══ Data for processing ══

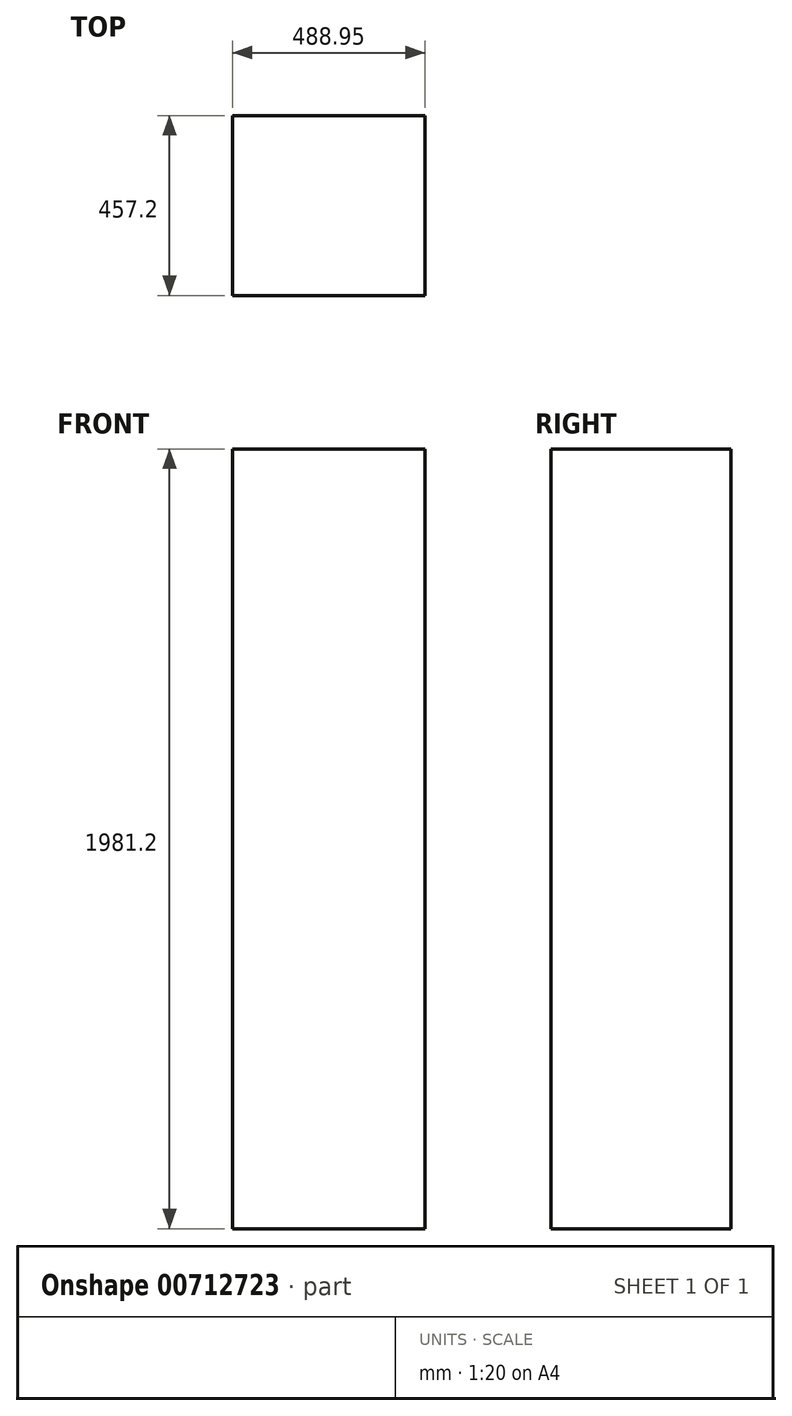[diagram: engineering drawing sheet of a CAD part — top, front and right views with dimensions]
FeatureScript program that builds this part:
annotation { "Feature Type Name" : "Feature", "Feature Type Description" : "" }
export const myFeature = defineFeature(function(context is Context, id is Id, definition is map)
    precondition{}
    {
        {
            var Q0;
            Q0=qCreatedBy(makeId("Top.planeOp"),FACE);
            var sketch = newSketch(context, id + "F0", { "sketchPlane" : qUnion([Q0])});
            skLineSegment(sketch, "E0.bottom", {"start": v(0, 0) * mm, "end": v(488.95, 0) * mm});
            skLineSegment(sketch, "E0.top", {"start": v(0, 457.2) * mm, "end": v(488.95, 457.2) * mm});
            skLineSegment(sketch, "E0.left", {"start": v(0, 0) * mm, "end": v(0, 457.2) * mm});
            skLineSegment(sketch, "E0.right", {"start": v(488.95, 0) * mm, "end": v(488.95, 457.2) * mm});
            skSolve(sketch);
        }
        {
            var Q0;
            Q0=qSketchRegion(id+"F0",true);
            extrude(context, id + "F1", {"entities" : qUnion([Q0]), "depth" : 1981.2 * mm, "offsetDistance" : 25.4 * mm});
        }
    });
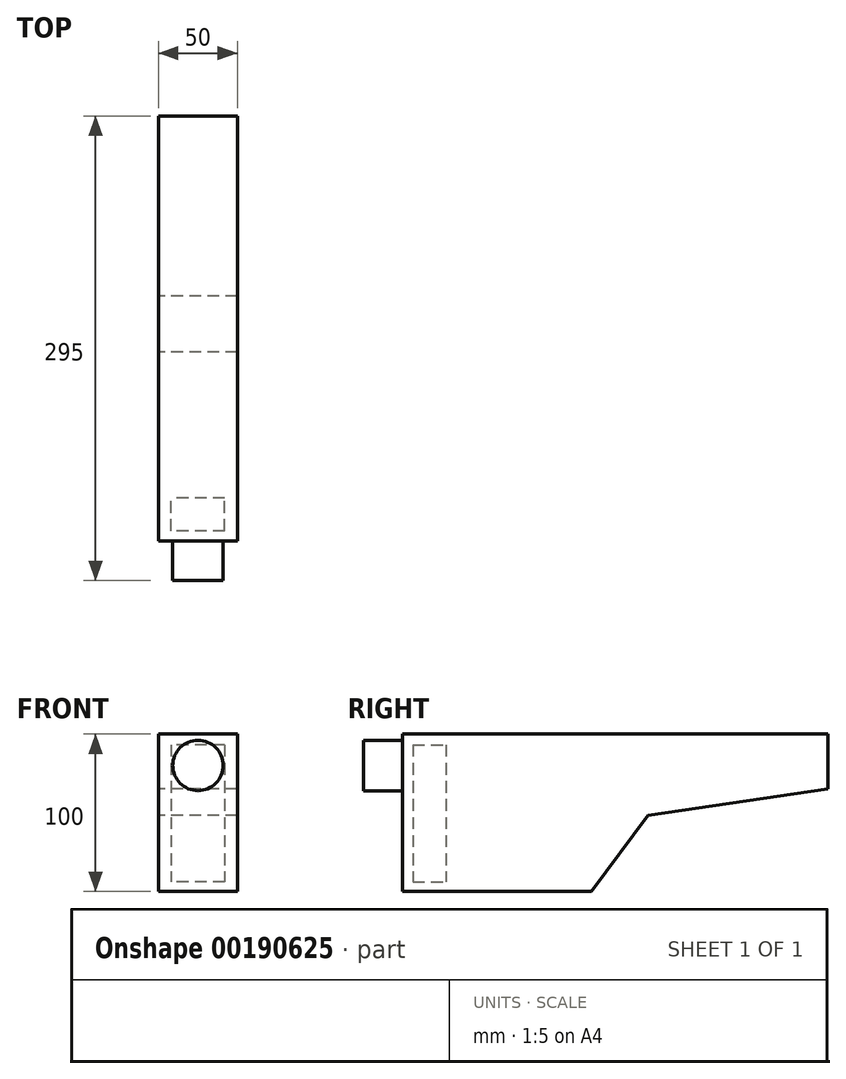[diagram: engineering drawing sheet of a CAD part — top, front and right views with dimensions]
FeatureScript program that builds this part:
annotation { "Feature Type Name" : "Feature", "Feature Type Description" : "" }
export const myFeature = defineFeature(function(context is Context, id is Id, definition is map)
    precondition{}
    {
        {
            var Q0;
            Q0=qCreatedBy(makeId("Right.planeOp"),FACE);
            var sketch = newSketch(context, id + "F0", { "sketchPlane" : qUnion([Q0])});
            skLineSegment(sketch, "E0", {"start": v(-304.8, 0) * mm, "end": v(304.8, 0) * mm, "construction": true});
            skSolve(sketch);
        }
        {
            var Q0;
            Q0=qCreatedBy(makeId("Right.planeOp"),FACE);
            var sketch = newSketch(context, id + "F1", { "sketchPlane" : qUnion([Q0])});
            skLineSegment(sketch, "E1", {"start": v(47.2, 0) * mm, "end": v(-222.8, 0) * mm});
            skLineSegment(sketch, "E2", {"start": v(-222.8, 0) * mm, "end": v(-222.8, -100) * mm});
            skLineSegment(sketch, "E3", {"start": v(-222.8, -100) * mm, "end": v(-102.8, -100) * mm});
            skLineSegment(sketch, "E4", {"start": v(-102.8, -100) * mm, "end": v(-67.02, -51.84) * mm});
            skLineSegment(sketch, "E5", {"start": v(47.2, -35) * mm, "end": v(47.2, 0) * mm});
            skLineSegment(sketch, "E6", {"start": v(-102.8, -100) * mm, "end": v(-102.8, 0) * mm, "construction": true});
            skLineSegment(sketch, "E7", {"start": v(-222.8, 0) * mm, "end": v(-254.8, 0) * mm, "construction": true});
            skLineSegment(sketch, "E8", {"start": v(-67.02, -51.84) * mm, "end": v(47.2, -35) * mm});
            skSolve(sketch);
        }
        {
            var Q0;
            Q0=qCreatedBy(makeId("Right.planeOp"),FACE);
            var sketch = newSketch(context, id + "F2", { "sketchPlane" : qUnion([Q0])});
            skLineSegment(sketch, "E9.bottom", {"start": v(-216.29, -6.85) * mm, "end": v(-195.29, -6.85) * mm});
            skLineSegment(sketch, "E9.top", {"start": v(-216.29, -93.85) * mm, "end": v(-195.29, -93.85) * mm});
            skLineSegment(sketch, "E9.left", {"start": v(-216.29, -6.85) * mm, "end": v(-216.29, -93.85) * mm});
            skLineSegment(sketch, "E9.right", {"start": v(-195.29, -6.85) * mm, "end": v(-195.29, -93.85) * mm});
            skSolve(sketch);
        }
        {
            var Q0;
            Q0=makeQuery(id+"F1.imprint","IMPRINT",FACE,{"disambiguationData":[TD([[makeQuery(id+"F1.imprint","IMPRINT",EDGE,{"derivedFrom":sQuery(id+"F1.wireOp",EDGE,"E1")}),1.0]])]});
            extrude(context, id + "F3", {"entities" : qUnion([Q0]), "endBound" : BoundingType.SYMMETRIC, "depth" : 50 * mm});
        }
        {
            var Q0;
            Q0 = qSketchRegion(id + "F2", true);
            extrude(context, id + "F4", {"entities" : qUnion([Q0]), "endBound" : BoundingType.SYMMETRIC, "depth" : 34 * mm});
        }
        {
            var Q0;
            Q0=makeQuery(id+"F3.opExtrude","SWEPT_FACE",FACE,{"disambiguationData":[OSD([sQuery(id+"F1.wireOp",EDGE,"E2")])]});
            var sketch = newSketch(context, id + "F5", { "sketchPlane" : qUnion([Q0])});
            skCircle(sketch, "E10", {"center": v(0, -20) * mm, "radius": 16 * mm});
            skSolve(sketch);
        }
        {
            var Q0;
            Q0 = qSketchRegion(id + "F5", true);
            extrude(context, id + "F6", {"entities" : qUnion([Q0]), "depth" : 25 * mm});
        }
    });
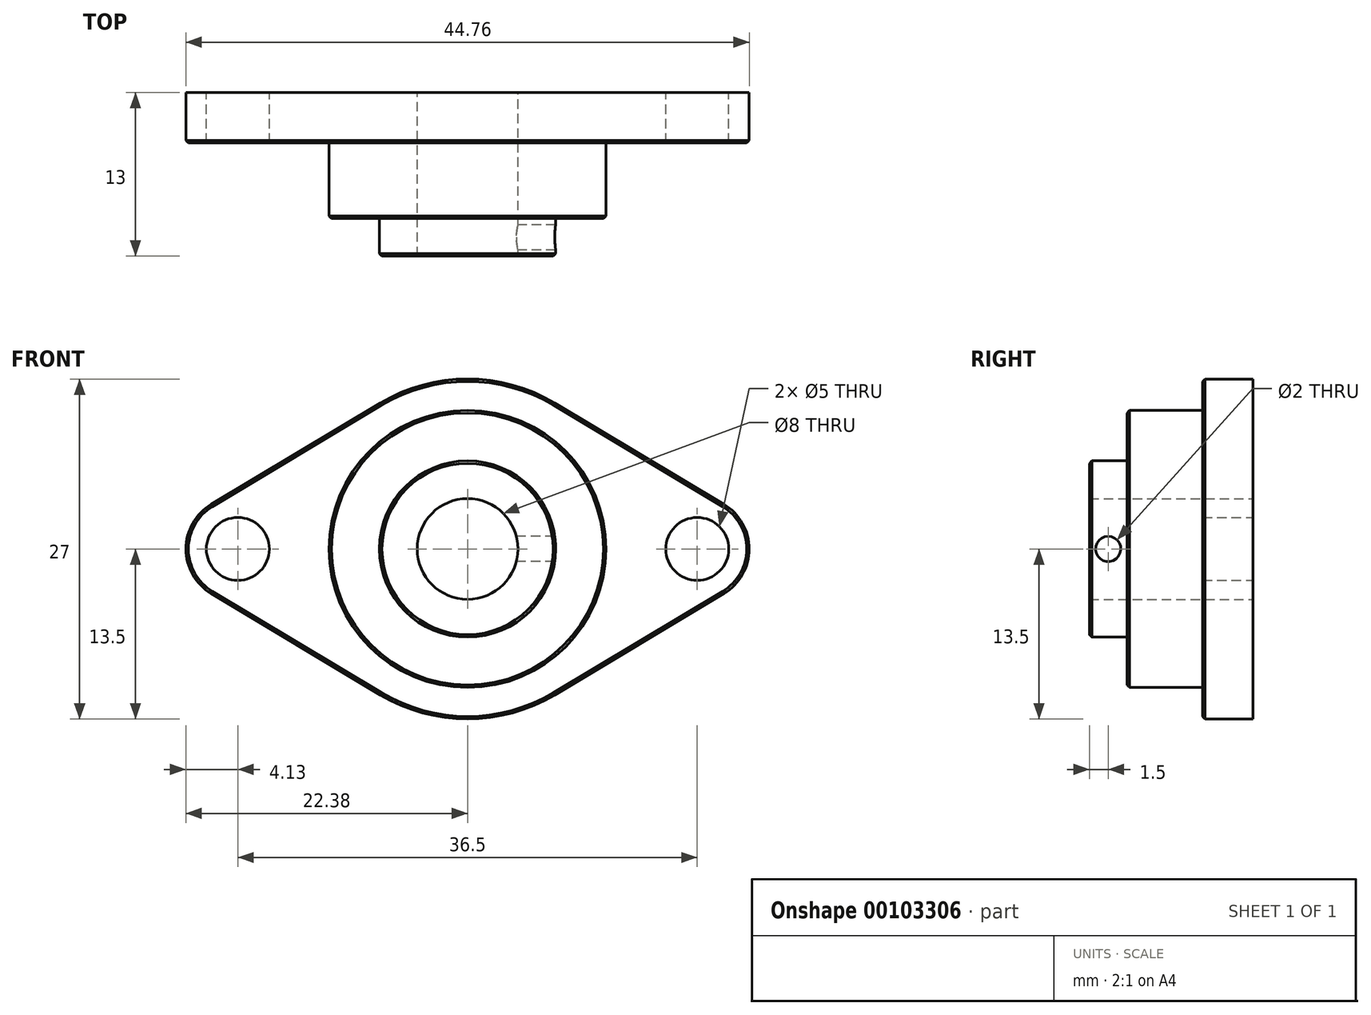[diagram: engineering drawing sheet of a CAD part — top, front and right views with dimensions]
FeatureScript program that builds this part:
annotation { "Feature Type Name" : "Feature", "Feature Type Description" : "" }
export const myFeature = defineFeature(function(context is Context, id is Id, definition is map)
    precondition{}
    {
        {
            var Q0;
            Q0=qCreatedBy(makeId("Front.planeOp"),FACE);
            var sketch = newSketch(context, id + "F0", { "sketchPlane" : qUnion([Q0])});
            skCircle(sketch, "E0", {"center": v(0, 0) * mm, "radius": 4 * mm});
            skArc(sketch, "E1", {"start": v(-6.93, -11.58) * mm, "mid": v(0, -13.5) * mm, "end": v(6.93, -11.58) * mm});
            skCircle(sketch, "E2", {"center": v(18.25, 0) * mm, "radius": 2.5 * mm});
            skCircle(sketch, "E3", {"center": v(-18.25, 0) * mm, "radius": 2.5 * mm});
            skArc(sketch, "E4", {"start": v(-20.37, 3.54) * mm, "mid": v(-22.38, 0) * mm, "end": v(-20.37, -3.54) * mm});
            skArc(sketch, "E5", {"start": v(20.37, -3.54) * mm, "mid": v(22.38, 0) * mm, "end": v(20.37, 3.54) * mm});
            skCircle(sketch, "E6", {"center": v(0, 0) * mm, "radius": 7 * mm});
            skCircle(sketch, "E7", {"center": v(0, 0) * mm, "radius": 11 * mm});
            skLineSegment(sketch, "E8", {"start": v(-20.37, 3.54) * mm, "end": v(-6.93, 11.58) * mm});
            skLineSegment(sketch, "E9", {"start": v(-20.37, -3.54) * mm, "end": v(-6.93, -11.58) * mm});
            skLineSegment(sketch, "E10", {"start": v(20.37, 3.54) * mm, "end": v(6.93, 11.58) * mm});
            skLineSegment(sketch, "E11", {"start": v(20.37, -3.54) * mm, "end": v(6.93, -11.58) * mm});
            skArc(sketch, "E12.trimOffspring", {"start": v(6.93, 11.58) * mm, "mid": v(0, 13.5) * mm, "end": v(-6.93, 11.58) * mm});
            skSolve(sketch);
        }
        {
            var Q0;
            Q0=makeQuery(id+"F0.imprint","IMPRINT",FACE,{"disambiguationData":[TD([[makeQuery(id+"F0.imprint","IMPRINT",EDGE,{"derivedFrom":sQuery(id+"F0.wireOp",EDGE,"E1")}),1.0]])]});
            extrude(context, id + "F1", {"entities" : qUnion([Q0]), "depth" : 4 * mm});
        }
        {
            var Q0;
            Q0=makeQuery(id+"F0.imprint","IMPRINT",FACE,{"disambiguationData":[TD([[makeQuery(id+"F0.imprint","IMPRINT",EDGE,{"derivedFrom":sQuery(id+"F0.wireOp",EDGE,"E0")}),-1.0]])]});
            extrude(context, id + "F2", {"entities" : qUnion([Q0]), "operationType" : NewBodyOperationType.ADD, "depth" : 13 * mm});
        }
        {
            var Q0;
            Q0=makeQuery(id+"F0.imprint","IMPRINT",FACE,{"disambiguationData":[TD([[makeQuery(id+"F0.imprint","IMPRINT",EDGE,{"derivedFrom":sQuery(id+"F0.wireOp",EDGE,"E6")}),-1.0]])]});
            extrude(context, id + "F3", {"entities" : qUnion([Q0]), "operationType" : NewBodyOperationType.ADD, "depth" : 10 * mm});
        }
        {
            var Q0;
            Q0=qCreatedBy(makeId("Right.planeOp"),FACE);
            var sketch = newSketch(context, id + "F4", { "sketchPlane" : qUnion([Q0])});
            skLineSegment(sketch, "E13", {"start": v(-24.08, 0) * mm, "end": v(10.78, 0) * mm, "construction": true});
            skLineSegment(sketch, "E14", {"start": v(-11.5, 15) * mm, "end": v(-11.5, -16.26) * mm, "construction": true});
            skCircle(sketch, "E15", {"center": v(-11.5, 0) * mm, "radius": 1 * mm});
            skSolve(sketch);
        }
        {
            var Q0;
            Q0=makeQuery(id+"F4.imprint","IMPRINT",FACE,{"disambiguationData":[TD([[makeQuery(id+"F4.imprint","IMPRINT",EDGE,{"derivedFrom":sQuery(id+"F4.wireOp",EDGE,"E15")}),1.0]])]});
            extrude(context, id + "F5", {"entities" : qUnion([Q0]), "operationType" : NewBodyOperationType.REMOVE, "depth" : 8 * mm});
        }
        {
            var Q0;
            Q0=makeQuery(id+"F3.opExtrude","CAP_EDGE",EDGE,{"disambiguationData":[OSD([sQuery(id+"F0.wireOp",EDGE,"E7")])],"isStart":false});
            chamfer(context, id + "F6", {"entities" : qUnion([Q0]), "width" : 0.2 * mm, "tangentPropagation" : true});
        }
        {
            var Q0;
            Q0=makeQuery(id+"F2.opExtrude","CAP_EDGE",EDGE,{"disambiguationData":[OSD([sQuery(id+"F0.wireOp",EDGE,"E6")])],"isStart":false});
            chamfer(context, id + "F7", {"entities" : qUnion([Q0]), "width" : 0.2 * mm, "tangentPropagation" : true});
        }
        {
            var Q0;
            Q0=makeQuery(id+"F1.opExtrude","CAP_EDGE",EDGE,{"disambiguationData":[OSD([sQuery(id+"F0.wireOp",EDGE,"E11")])],"isStart":false});
            var Q1;
            Q1=makeQuery(id+"F1.opExtrude","CAP_EDGE",EDGE,{"disambiguationData":[OSD([sQuery(id+"F0.wireOp",EDGE,"E10")])],"isStart":false});
            var Q2;
            Q2=makeQuery(id+"F1.opExtrude","CAP_EDGE",EDGE,{"disambiguationData":[OSD([sQuery(id+"F0.wireOp",EDGE,"E5")])],"isStart":false});
            var Q3;
            Q3=makeQuery(id+"F1.opExtrude","CAP_EDGE",EDGE,{"disambiguationData":[OSD([sQuery(id+"F0.wireOp",EDGE,"E1")])],"isStart":false});
            var Q4;
            Q4=makeQuery(id+"F1.opExtrude","CAP_EDGE",EDGE,{"disambiguationData":[OSD([sQuery(id+"F0.wireOp",EDGE,"E12.trimOffspring")])],"isStart":false});
            var Q5;
            Q5=makeQuery(id+"F1.opExtrude","CAP_EDGE",EDGE,{"disambiguationData":[OSD([sQuery(id+"F0.wireOp",EDGE,"E8")])],"isStart":false});
            var Q6;
            Q6=makeQuery(id+"F1.opExtrude","CAP_EDGE",EDGE,{"disambiguationData":[OSD([sQuery(id+"F0.wireOp",EDGE,"E9")])],"isStart":false});
            var Q7;
            Q7=makeQuery(id+"F1.opExtrude","CAP_EDGE",EDGE,{"disambiguationData":[OSD([sQuery(id+"F0.wireOp",EDGE,"E4")])],"isStart":false});
            chamfer(context, id + "F8", {"entities" : qUnion([Q0, Q1, Q2, Q3, Q4, Q5, Q6, Q7]), "width" : 0.2 * mm, "tangentPropagation" : true});
        }
    });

═══

Pull out every line of the data above that contains the string "construction". Matches must have the same uppercase and lowercase letters.

            skLineSegment(sketch, "E0", {"start": v(-304.8, 0) * mm, "end": v(304.8, 0) * mm, "construction": true});
            skLineSegment(sketch, "E6", {"start": v(-102.8, -100) * mm, "end": v(-102.8, 0) * mm, "construction": true});
            skLineSegment(sketch, "E7", {"start": v(-222.8, 0) * mm, "end": v(-254.8, 0) * mm, "construction": true});
            skLineSegment(sketch, "E13", {"start": v(-24.08, 0) * mm, "end": v(10.78, 0) * mm, "construction": true});
            skLineSegment(sketch, "E14", {"start": v(-11.5, 15) * mm, "end": v(-11.5, -16.26) * mm, "construction": true});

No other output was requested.